Investors sometimes get the strangest notions, and the obsession that comments by Federal Reserve Chairman Jerome Powell caused last month’s stock-market meltdown is definitely an odd one.
Yet stocks on Wednesday had their best day since March, when Mr. Powell appeared to recant, while bond yields and the dollar fell. There are good reasons to think the market might be over-interpreting two words of his that investors latched onto: that interest rates are now “just below” where they should settle in the long run.
Back on Oct. 3, Mr. Powell made a brief aside about the so-called neutral interest rate, the theoretical rate that would keep an economy at full employment ticking over with steady inflation. He scared some Fed watchers when he said that “we’re a long way from neutral, probably.”
In principle, if the Fed thinks the neutral rate is a long way above current interest rates, there might be many more rises to come to remove stimulus from the strong economy.
At the time, Mr. Powell’s words had only a small immediate impact on the markets, with already-rising 2-year bond yields adding an extra 0.02 percentage points afterward, while stock futures fell slightly.
But with the benefit of hindsight, his comment appears more important because of what might be a coincidence: The next day stocks began a 10% correction. Either way, investors have become highly sensitive to comments about the neutral rate.
The simplest interpretation of Mr. Powell’s words is that on Oct. 3 he was saying rates would rise a lot more, scaring investors (even if it took them a while to wake up to the import of the remarks). On Wednesday, he reassured by saying that rates are “just below the broad range” of estimates of neutral, so rates won’t rise much more. Stocks soared.
The informed interpretation is that, both times, Mr. Powell was merely stating the obvious, not contradicting himself. Fed policy makers estimate the neutral rate at 2.5% to 3.5%, with a median of 3%. Thus, it was true in October that current federal-funds rates of 2% to 2.25% are a “long way”—three or four more increases—from the median of 3%. It was also true on Wednesday that 2% to 2.25% is “just below”—one or two increases—the bottom of the range.
That ignores that Mr.
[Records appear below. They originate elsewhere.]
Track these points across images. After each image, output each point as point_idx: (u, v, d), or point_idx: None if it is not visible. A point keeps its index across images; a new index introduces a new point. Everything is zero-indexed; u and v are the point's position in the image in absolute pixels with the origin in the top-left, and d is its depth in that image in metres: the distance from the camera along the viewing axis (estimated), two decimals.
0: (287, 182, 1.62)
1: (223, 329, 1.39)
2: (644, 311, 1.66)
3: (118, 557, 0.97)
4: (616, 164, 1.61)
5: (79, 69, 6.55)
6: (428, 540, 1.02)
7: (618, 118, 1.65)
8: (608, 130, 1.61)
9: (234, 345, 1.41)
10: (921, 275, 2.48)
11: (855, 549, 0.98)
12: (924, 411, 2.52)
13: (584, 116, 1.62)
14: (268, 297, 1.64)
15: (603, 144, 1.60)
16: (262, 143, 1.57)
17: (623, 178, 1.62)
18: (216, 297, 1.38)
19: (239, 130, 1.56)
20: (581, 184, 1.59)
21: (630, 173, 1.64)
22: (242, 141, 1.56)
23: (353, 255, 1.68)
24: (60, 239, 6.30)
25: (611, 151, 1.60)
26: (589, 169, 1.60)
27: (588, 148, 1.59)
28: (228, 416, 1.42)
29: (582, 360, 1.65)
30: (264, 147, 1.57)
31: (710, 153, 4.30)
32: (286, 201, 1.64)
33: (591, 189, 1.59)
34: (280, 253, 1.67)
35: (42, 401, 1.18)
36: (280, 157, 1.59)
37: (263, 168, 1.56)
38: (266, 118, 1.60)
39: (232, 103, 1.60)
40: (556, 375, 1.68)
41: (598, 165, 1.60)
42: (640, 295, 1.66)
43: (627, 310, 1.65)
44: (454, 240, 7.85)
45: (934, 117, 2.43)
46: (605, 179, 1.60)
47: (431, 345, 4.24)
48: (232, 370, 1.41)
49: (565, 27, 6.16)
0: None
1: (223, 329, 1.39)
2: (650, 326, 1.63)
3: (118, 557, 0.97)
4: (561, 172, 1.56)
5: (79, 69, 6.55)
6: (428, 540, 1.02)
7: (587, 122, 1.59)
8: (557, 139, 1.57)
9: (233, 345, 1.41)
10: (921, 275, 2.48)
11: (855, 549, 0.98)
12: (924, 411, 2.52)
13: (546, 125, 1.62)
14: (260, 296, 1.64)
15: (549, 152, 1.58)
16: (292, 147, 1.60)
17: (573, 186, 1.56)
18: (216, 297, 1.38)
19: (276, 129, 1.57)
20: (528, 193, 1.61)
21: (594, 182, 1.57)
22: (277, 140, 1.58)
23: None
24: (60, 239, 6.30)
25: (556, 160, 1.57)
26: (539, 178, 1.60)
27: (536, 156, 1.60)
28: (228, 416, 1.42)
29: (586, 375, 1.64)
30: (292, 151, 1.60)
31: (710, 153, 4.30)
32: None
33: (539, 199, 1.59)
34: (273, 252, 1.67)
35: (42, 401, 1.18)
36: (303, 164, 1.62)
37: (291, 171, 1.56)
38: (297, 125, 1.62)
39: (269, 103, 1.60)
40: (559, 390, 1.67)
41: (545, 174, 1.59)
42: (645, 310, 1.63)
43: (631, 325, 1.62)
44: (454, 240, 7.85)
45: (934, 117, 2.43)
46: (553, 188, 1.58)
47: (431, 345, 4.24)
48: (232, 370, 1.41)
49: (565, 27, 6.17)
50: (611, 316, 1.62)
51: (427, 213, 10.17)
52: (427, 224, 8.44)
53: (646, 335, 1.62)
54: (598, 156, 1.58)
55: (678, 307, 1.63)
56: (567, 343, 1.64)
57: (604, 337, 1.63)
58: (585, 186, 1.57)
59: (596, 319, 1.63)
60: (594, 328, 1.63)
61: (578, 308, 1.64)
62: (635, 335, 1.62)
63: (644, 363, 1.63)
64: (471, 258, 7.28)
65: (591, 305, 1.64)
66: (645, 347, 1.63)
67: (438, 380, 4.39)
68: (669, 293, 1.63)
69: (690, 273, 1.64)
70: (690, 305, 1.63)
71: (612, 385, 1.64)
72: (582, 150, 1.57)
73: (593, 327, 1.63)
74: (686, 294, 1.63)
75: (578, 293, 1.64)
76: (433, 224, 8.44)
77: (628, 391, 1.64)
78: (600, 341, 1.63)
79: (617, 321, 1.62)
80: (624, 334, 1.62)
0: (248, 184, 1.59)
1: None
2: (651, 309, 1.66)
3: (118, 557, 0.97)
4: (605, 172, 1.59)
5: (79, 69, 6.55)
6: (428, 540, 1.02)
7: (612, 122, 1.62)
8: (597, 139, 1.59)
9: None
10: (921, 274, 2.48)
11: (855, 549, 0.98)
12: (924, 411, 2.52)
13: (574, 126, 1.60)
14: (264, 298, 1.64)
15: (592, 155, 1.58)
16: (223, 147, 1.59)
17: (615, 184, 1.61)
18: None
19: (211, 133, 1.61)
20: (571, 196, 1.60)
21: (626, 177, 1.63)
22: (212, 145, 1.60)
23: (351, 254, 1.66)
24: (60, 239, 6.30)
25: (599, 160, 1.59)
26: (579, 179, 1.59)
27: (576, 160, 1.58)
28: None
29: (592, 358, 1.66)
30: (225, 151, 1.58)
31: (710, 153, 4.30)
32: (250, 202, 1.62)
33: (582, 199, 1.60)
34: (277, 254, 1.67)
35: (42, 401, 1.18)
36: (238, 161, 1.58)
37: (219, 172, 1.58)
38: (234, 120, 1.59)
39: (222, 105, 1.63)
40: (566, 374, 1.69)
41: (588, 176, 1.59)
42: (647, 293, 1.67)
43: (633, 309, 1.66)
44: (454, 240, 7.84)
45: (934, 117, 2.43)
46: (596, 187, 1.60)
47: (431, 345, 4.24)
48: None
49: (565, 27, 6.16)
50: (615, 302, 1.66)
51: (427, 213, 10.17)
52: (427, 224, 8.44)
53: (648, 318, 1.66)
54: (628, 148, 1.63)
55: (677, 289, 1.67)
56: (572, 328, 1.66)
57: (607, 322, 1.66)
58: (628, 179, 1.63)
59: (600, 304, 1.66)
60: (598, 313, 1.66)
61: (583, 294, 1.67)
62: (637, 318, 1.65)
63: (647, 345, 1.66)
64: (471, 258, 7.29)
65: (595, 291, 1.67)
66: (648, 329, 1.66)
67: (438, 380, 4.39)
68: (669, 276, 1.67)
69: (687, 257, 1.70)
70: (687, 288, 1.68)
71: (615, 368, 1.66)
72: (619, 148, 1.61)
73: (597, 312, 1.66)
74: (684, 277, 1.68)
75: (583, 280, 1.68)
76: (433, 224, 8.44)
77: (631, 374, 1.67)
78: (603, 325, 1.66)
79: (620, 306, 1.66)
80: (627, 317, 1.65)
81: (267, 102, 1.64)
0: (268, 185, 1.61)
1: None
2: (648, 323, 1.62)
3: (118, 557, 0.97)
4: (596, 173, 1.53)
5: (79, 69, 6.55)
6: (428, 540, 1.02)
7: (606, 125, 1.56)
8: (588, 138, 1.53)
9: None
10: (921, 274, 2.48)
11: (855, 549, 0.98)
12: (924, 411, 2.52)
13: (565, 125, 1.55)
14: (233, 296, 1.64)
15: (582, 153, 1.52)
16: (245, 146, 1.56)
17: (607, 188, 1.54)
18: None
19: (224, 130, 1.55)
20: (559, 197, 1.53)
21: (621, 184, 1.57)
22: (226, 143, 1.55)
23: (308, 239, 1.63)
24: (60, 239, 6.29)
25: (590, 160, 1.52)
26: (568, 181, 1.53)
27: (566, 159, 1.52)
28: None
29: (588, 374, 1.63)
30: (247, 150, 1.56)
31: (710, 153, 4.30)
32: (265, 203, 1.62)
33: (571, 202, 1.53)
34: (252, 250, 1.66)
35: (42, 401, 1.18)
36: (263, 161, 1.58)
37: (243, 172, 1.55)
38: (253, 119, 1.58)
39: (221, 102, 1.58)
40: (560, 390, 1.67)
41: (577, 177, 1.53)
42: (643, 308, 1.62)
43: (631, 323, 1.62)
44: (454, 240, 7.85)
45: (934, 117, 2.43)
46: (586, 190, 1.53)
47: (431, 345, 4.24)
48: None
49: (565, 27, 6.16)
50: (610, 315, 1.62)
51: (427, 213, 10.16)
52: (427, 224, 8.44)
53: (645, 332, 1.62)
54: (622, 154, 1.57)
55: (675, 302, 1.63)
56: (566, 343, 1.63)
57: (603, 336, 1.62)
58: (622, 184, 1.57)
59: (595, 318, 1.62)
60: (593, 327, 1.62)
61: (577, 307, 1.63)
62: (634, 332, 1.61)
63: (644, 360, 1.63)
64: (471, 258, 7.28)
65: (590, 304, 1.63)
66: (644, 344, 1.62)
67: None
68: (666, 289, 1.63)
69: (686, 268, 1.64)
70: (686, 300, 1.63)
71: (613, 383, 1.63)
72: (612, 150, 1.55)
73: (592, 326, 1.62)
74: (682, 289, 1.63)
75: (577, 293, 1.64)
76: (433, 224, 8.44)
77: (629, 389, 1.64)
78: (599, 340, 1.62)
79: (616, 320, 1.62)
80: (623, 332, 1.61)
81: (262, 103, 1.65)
Powell knew full well that markets were closely watching what he said. The expert interpretation, then, is that this week Mr. Powell’s “just below” was a two-word effort to talk up stocks.
This level of Kremlinology was something I’d hoped that Mr. Powell was moving away from by speaking plainly in his early comments as Fed chair. But markets are sensitive creatures, and occasionally need to be stroked. The stock fall has reminded investors that equities are risky, which should deter wild exuberance for a little while, at least. The Fed doesn’t want the fall to gather downward momentum, because a really big fall in stocks would hit confidence and the economy; a couple of well-timed words might help to avoid that.
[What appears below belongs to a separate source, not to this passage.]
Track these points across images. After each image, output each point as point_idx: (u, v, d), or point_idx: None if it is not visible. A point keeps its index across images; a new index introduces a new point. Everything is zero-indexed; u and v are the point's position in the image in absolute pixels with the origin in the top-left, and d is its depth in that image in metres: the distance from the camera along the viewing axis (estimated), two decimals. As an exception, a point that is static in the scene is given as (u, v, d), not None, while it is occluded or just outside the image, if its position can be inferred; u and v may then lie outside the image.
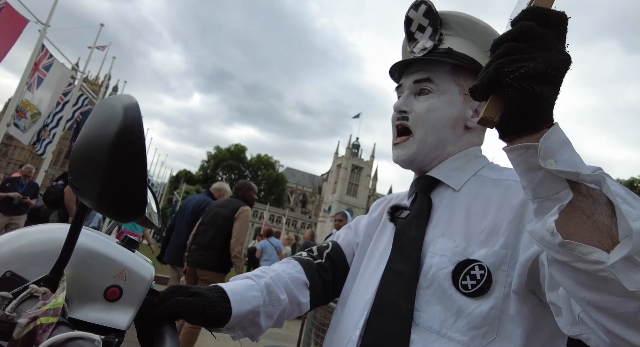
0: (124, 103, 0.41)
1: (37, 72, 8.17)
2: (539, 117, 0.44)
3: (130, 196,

Mr. Powell has plausible deniability that he’s talking up the market, because he merely stated the obvious. This matters, because if investors believe the Fed will intervene if markets fall—a “Powell put”—they may take on too much risk. The Fed isn’t too worried about stock prices or mainstream lending at the moment, but it doesn’t want to encourage financial instability.
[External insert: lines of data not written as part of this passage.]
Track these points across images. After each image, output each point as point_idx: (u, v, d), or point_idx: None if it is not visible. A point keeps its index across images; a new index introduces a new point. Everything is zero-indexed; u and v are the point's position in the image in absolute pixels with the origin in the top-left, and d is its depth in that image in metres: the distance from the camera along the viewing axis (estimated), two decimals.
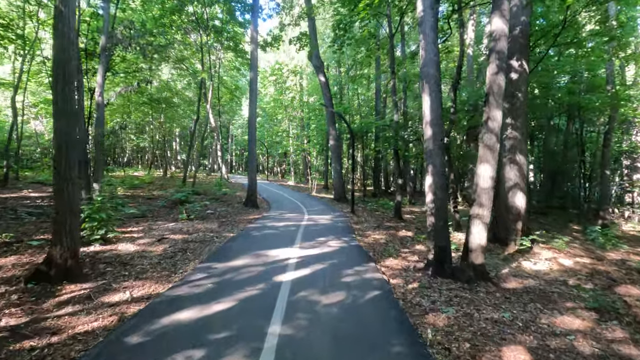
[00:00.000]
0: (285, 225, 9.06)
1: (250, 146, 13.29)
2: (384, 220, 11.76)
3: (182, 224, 8.41)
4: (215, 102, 22.67)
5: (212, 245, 6.35)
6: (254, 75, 13.22)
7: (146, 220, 8.89)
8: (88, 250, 5.59)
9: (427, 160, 5.76)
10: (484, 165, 5.28)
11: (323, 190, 24.96)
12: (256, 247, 6.28)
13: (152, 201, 12.96)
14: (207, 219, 9.45)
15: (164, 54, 18.97)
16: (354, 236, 8.27)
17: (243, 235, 7.54)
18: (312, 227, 9.14)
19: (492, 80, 5.34)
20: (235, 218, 10.12)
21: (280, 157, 46.27)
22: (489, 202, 5.32)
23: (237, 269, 4.92)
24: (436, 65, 5.75)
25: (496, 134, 5.28)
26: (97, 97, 6.67)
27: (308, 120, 31.26)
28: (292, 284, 4.33)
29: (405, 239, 8.65)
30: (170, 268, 4.94)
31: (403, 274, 5.49)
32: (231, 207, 12.68)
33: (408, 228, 10.48)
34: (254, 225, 8.91)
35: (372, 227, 10.19)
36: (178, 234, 7.04)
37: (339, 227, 9.55)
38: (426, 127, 5.75)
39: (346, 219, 11.35)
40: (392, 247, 7.46)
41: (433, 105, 5.67)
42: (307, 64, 33.30)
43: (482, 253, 5.36)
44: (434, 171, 5.64)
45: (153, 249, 5.86)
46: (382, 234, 8.99)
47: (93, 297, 3.75)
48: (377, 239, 8.32)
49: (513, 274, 6.24)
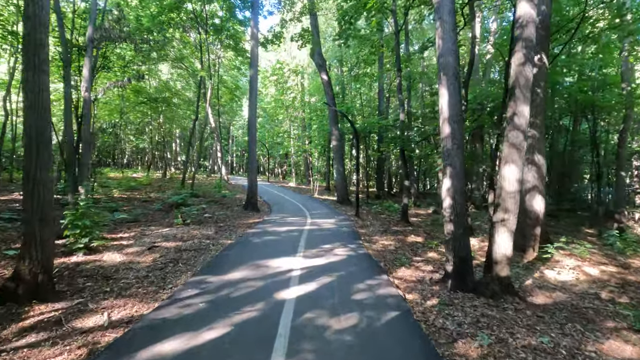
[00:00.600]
0: (287, 231, 8.51)
1: (251, 147, 12.76)
2: (391, 224, 11.19)
3: (176, 229, 7.86)
4: (215, 102, 22.15)
5: (208, 255, 5.79)
6: (254, 73, 12.69)
7: (139, 225, 8.35)
8: (69, 261, 5.04)
9: (445, 161, 5.20)
10: (509, 166, 4.72)
11: (325, 192, 24.41)
12: (256, 256, 5.72)
13: (148, 204, 12.43)
14: (204, 224, 8.90)
15: (162, 53, 18.51)
16: (361, 242, 7.71)
17: (242, 242, 6.98)
18: (316, 232, 8.58)
19: (518, 71, 4.79)
20: (234, 222, 9.56)
21: (281, 158, 45.75)
22: (515, 208, 4.76)
23: (234, 284, 4.36)
24: (455, 55, 5.20)
25: (523, 131, 4.72)
26: (83, 93, 6.16)
27: (309, 120, 30.73)
28: (297, 303, 3.78)
29: (415, 245, 8.08)
30: (159, 282, 4.39)
31: (419, 287, 4.92)
32: (230, 211, 12.13)
33: (417, 233, 9.91)
34: (254, 231, 8.35)
35: (379, 231, 9.63)
36: (171, 241, 6.49)
37: (344, 232, 8.99)
38: (444, 124, 5.19)
39: (351, 222, 10.79)
40: (403, 255, 6.89)
41: (451, 99, 5.11)
42: (308, 63, 32.80)
43: (508, 264, 4.79)
44: (452, 173, 5.08)
45: (142, 259, 5.31)
46: (391, 240, 8.43)
47: (64, 321, 3.20)
48: (386, 245, 7.76)
49: (538, 285, 5.67)
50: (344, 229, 9.47)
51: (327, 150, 27.59)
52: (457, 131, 5.11)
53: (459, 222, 5.04)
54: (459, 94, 5.19)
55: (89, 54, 6.15)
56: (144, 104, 18.38)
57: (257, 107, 40.43)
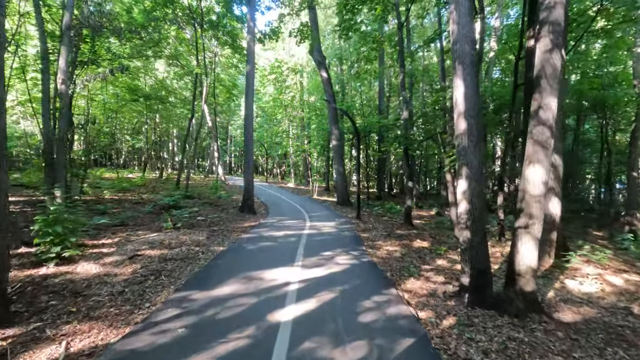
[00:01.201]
0: (284, 236, 7.93)
1: (247, 146, 12.18)
2: (394, 227, 10.64)
3: (165, 234, 7.28)
4: (212, 101, 21.56)
5: (196, 265, 5.21)
6: (250, 70, 12.12)
7: (125, 229, 7.76)
8: (37, 273, 4.46)
9: (460, 160, 4.64)
10: (534, 166, 4.17)
11: (324, 193, 23.85)
12: (249, 267, 5.15)
13: (140, 206, 11.84)
14: (196, 228, 8.32)
15: (156, 50, 17.94)
16: (364, 249, 7.15)
17: (234, 249, 6.40)
18: (316, 237, 8.01)
19: (545, 59, 4.23)
20: (229, 226, 8.99)
21: (280, 159, 45.16)
22: (541, 213, 4.21)
23: (222, 301, 3.79)
24: (471, 42, 4.64)
25: (550, 126, 4.16)
26: (59, 85, 5.59)
27: (308, 120, 30.17)
28: (294, 327, 3.21)
29: (422, 251, 7.52)
30: (135, 300, 3.81)
31: (432, 303, 4.36)
32: (225, 213, 11.55)
33: (422, 237, 9.35)
34: (249, 236, 7.77)
35: (382, 235, 9.07)
36: (156, 249, 5.90)
37: (346, 236, 8.42)
38: (459, 119, 4.63)
39: (352, 226, 10.23)
40: (410, 262, 6.33)
41: (468, 91, 4.55)
42: (307, 61, 32.26)
43: (533, 277, 4.23)
44: (469, 174, 4.52)
45: (120, 270, 4.73)
46: (395, 245, 7.87)
47: (8, 356, 2.62)
48: (391, 251, 7.20)
49: (562, 298, 5.12)
50: (345, 233, 8.90)
51: (326, 150, 27.04)
52: (474, 127, 4.55)
53: (476, 228, 4.48)
54: (476, 86, 4.64)
55: (66, 43, 5.59)
56: (136, 101, 17.76)
57: (254, 105, 39.80)
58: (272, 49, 32.69)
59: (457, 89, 4.66)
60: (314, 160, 31.22)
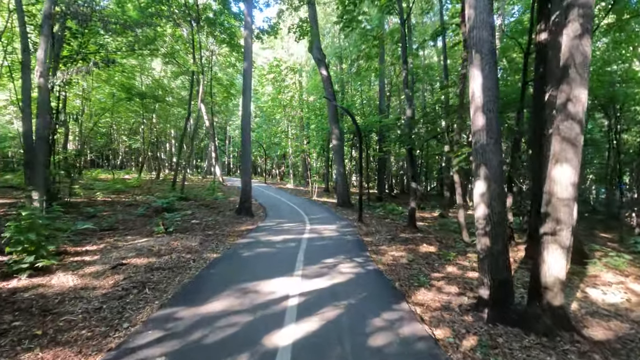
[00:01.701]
0: (283, 240, 7.47)
1: (244, 145, 11.71)
2: (398, 230, 10.18)
3: (155, 239, 6.80)
4: (209, 100, 21.10)
5: (185, 275, 4.74)
6: (247, 66, 11.66)
7: (114, 234, 7.28)
8: (6, 286, 3.98)
9: (477, 159, 4.19)
10: (561, 166, 3.72)
11: (324, 194, 23.40)
12: (244, 277, 4.68)
13: (133, 208, 11.36)
14: (189, 232, 7.84)
15: (152, 47, 17.47)
16: (368, 254, 6.69)
17: (229, 256, 5.93)
18: (316, 241, 7.55)
19: (573, 46, 3.78)
20: (224, 230, 8.51)
21: (278, 159, 44.70)
22: (570, 219, 3.76)
23: (212, 320, 3.32)
24: (490, 28, 4.20)
25: (580, 121, 3.71)
26: (37, 79, 5.12)
27: (308, 120, 29.74)
28: (294, 354, 2.75)
29: (429, 257, 7.07)
30: (113, 319, 3.34)
31: (447, 319, 3.91)
32: (221, 216, 11.07)
33: (428, 240, 8.89)
34: (245, 241, 7.30)
35: (386, 239, 8.62)
36: (144, 257, 5.43)
37: (348, 240, 7.96)
38: (476, 113, 4.18)
39: (354, 229, 9.78)
40: (418, 270, 5.87)
41: (487, 82, 4.11)
42: (306, 60, 31.85)
43: (562, 290, 3.78)
44: (488, 175, 4.07)
45: (100, 282, 4.26)
46: (401, 250, 7.42)
47: None
48: (397, 257, 6.74)
49: (588, 311, 4.67)
50: (347, 237, 8.44)
51: (325, 150, 26.61)
52: (493, 122, 4.10)
53: (496, 235, 4.03)
54: (495, 76, 4.19)
55: (46, 32, 5.12)
56: (131, 100, 17.28)
57: (252, 105, 39.34)
58: (270, 48, 32.26)
59: (474, 80, 4.21)
60: (313, 161, 30.78)
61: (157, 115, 31.97)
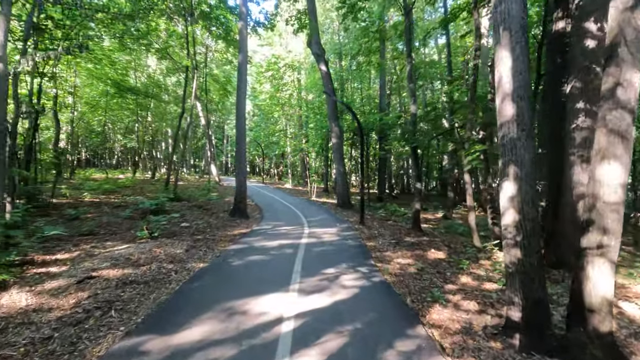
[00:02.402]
0: (279, 246, 6.81)
1: (239, 143, 11.04)
2: (402, 233, 9.54)
3: (137, 246, 6.14)
4: (204, 97, 20.41)
5: (163, 290, 4.09)
6: (242, 59, 11.00)
7: (92, 240, 6.62)
8: None
9: (506, 156, 3.56)
10: (609, 164, 3.08)
11: (323, 194, 22.76)
12: (231, 292, 4.04)
13: (121, 209, 10.70)
14: (176, 237, 7.19)
15: (144, 42, 16.81)
16: (373, 262, 6.05)
17: (217, 265, 5.28)
18: (315, 247, 6.90)
19: (624, 20, 3.14)
20: (216, 234, 7.86)
21: (277, 159, 44.02)
22: (619, 227, 3.12)
23: (186, 355, 2.67)
24: (522, 3, 3.56)
25: (632, 110, 3.07)
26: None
27: (306, 118, 29.08)
28: None
29: (440, 264, 6.43)
30: (62, 354, 2.68)
31: (471, 346, 3.27)
32: (214, 218, 10.41)
33: (435, 245, 8.25)
34: (237, 247, 6.64)
35: (391, 244, 7.98)
36: (119, 268, 4.77)
37: (350, 246, 7.32)
38: (504, 102, 3.55)
39: (356, 232, 9.14)
40: (430, 281, 5.24)
41: (517, 65, 3.47)
42: (305, 57, 31.18)
43: (610, 313, 3.15)
44: (519, 174, 3.44)
45: (59, 302, 3.60)
46: (408, 257, 6.78)
47: None
48: (404, 265, 6.10)
49: (630, 332, 4.04)
50: (349, 241, 7.80)
51: (324, 149, 25.97)
52: (525, 111, 3.46)
53: (530, 246, 3.39)
54: (527, 57, 3.54)
55: (5, 11, 4.46)
56: (121, 95, 16.63)
57: (250, 103, 38.55)
58: (268, 45, 31.58)
59: (502, 62, 3.57)
60: (312, 161, 30.13)
61: (152, 114, 31.31)
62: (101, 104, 24.47)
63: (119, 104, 24.07)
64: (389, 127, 20.37)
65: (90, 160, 41.65)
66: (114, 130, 37.46)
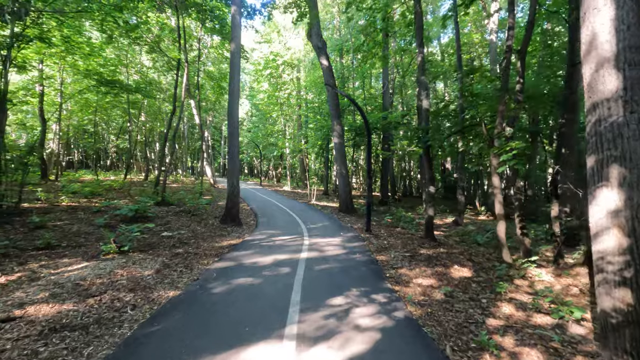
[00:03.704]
0: (274, 264, 5.64)
1: (231, 141, 9.87)
2: (415, 244, 8.38)
3: (98, 265, 4.97)
4: (196, 93, 19.25)
5: (106, 341, 2.90)
6: (235, 48, 9.86)
7: (46, 256, 5.44)
8: None
9: (600, 150, 2.43)
10: None
11: (323, 198, 21.60)
12: (203, 344, 2.87)
13: (100, 215, 9.53)
14: (152, 252, 6.01)
15: (133, 35, 15.69)
16: (390, 285, 4.89)
17: (191, 296, 4.10)
18: (318, 264, 5.74)
19: None
20: (200, 247, 6.68)
21: (275, 160, 42.85)
22: None
23: None
24: None
25: None
26: None
27: (306, 118, 27.97)
28: None
29: (469, 286, 5.27)
30: None
31: None
32: (203, 225, 9.24)
33: (456, 259, 7.09)
34: (223, 265, 5.47)
35: (405, 257, 6.83)
36: (56, 301, 3.58)
37: (359, 262, 6.15)
38: (600, 71, 2.41)
39: (363, 243, 7.98)
40: (465, 313, 4.07)
41: (622, 15, 2.35)
42: (304, 54, 30.12)
43: None
44: (625, 177, 2.30)
45: None
46: (428, 275, 5.63)
47: None
48: (427, 288, 4.95)
49: None
50: (356, 255, 6.64)
51: (325, 150, 24.85)
52: (636, 84, 2.33)
53: None
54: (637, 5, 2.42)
55: None
56: (108, 92, 15.51)
57: (248, 103, 37.22)
58: (266, 42, 30.50)
59: (595, 13, 2.43)
60: (311, 162, 29.01)
61: (145, 113, 30.18)
62: (91, 102, 23.36)
63: (111, 102, 22.96)
64: (394, 127, 19.27)
65: (84, 162, 40.46)
66: (108, 131, 36.31)
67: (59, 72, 19.87)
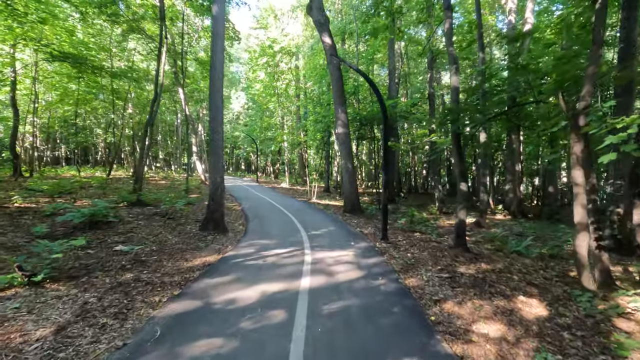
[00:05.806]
0: (260, 302, 3.74)
1: (214, 127, 7.90)
2: (447, 257, 6.51)
3: None
4: (181, 78, 17.20)
5: None
6: (218, 11, 7.88)
7: None
8: None
9: None
10: None
11: (325, 195, 19.71)
12: None
13: (50, 220, 7.66)
14: (83, 280, 4.11)
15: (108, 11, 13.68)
16: (446, 347, 3.03)
17: None
18: (327, 302, 3.85)
19: None
20: (161, 268, 4.78)
21: (273, 155, 40.83)
22: None
23: None
24: None
25: None
26: None
27: (305, 109, 25.95)
28: None
29: (557, 334, 3.39)
30: None
31: None
32: (177, 233, 7.33)
33: (512, 282, 5.21)
34: (179, 308, 3.56)
35: (443, 281, 4.97)
36: None
37: (385, 296, 4.25)
38: None
39: (381, 258, 6.10)
40: None
41: None
42: (303, 41, 28.00)
43: None
44: None
45: None
46: (490, 316, 3.76)
47: None
48: (501, 345, 3.08)
49: None
50: (379, 281, 4.74)
51: (325, 144, 22.90)
52: None
53: None
54: None
55: None
56: (71, 71, 13.54)
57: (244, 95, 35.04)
58: (262, 28, 28.37)
59: None
60: (311, 158, 27.04)
61: (133, 105, 28.16)
62: (70, 91, 21.35)
63: (91, 90, 20.94)
64: (404, 117, 17.37)
65: (74, 158, 38.35)
66: (97, 125, 34.17)
67: (32, 55, 17.85)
Bond markets were less convinced than stocks that anything really changed. True, bond yields fell a little, and the probability baked into federal-funds futures of two or more rate rises next year, after one next month, fell from 37% to 32% Wednesday, according to CME Group. But that’s little different from where it stood last week, before stocks rebounded.
Importantly, Mr. Powell also has plausible deniability when it comes to political influence. President Trump voiced his lack of confidence in his choice of Fed chairman this week in an interview with the Washington Post, saying he’s “not even a little bit happy” with Mr. Powell and that interest rates shouldn’t be going up.
If Mr. Powell bowed to White House pressure, it would imperil Fed independence and weaken investor confidence that inflation will be kept under control. But if all he did was state what should be obvious to anyone glancing at the Fed’s own forecasts, that doesn’t make him Mr. Trump’s lackey, right?
Ultimately what will matter for interest rates is what happens to the economy. If the feeble third quarter in Europe and Asia signals trouble ahead, rates will rise by less, and might even be put on hold. If the U.S. housing-market weakness is the start of serious difficulties, ditto. But if this is just a temporary soft patch and employment and wages stay strong, expect the Fed to stick to its course and keep raising rates.
There’s little reporting of Mr. Powell’s repeated assertion that the Fed is data-dependent, but really the only way the Fed can assess whether the economy is close to neutral is whether it seems to be slowed by interest-rate rises. Watch the data, not Mr. Powell’s statements of the obvious.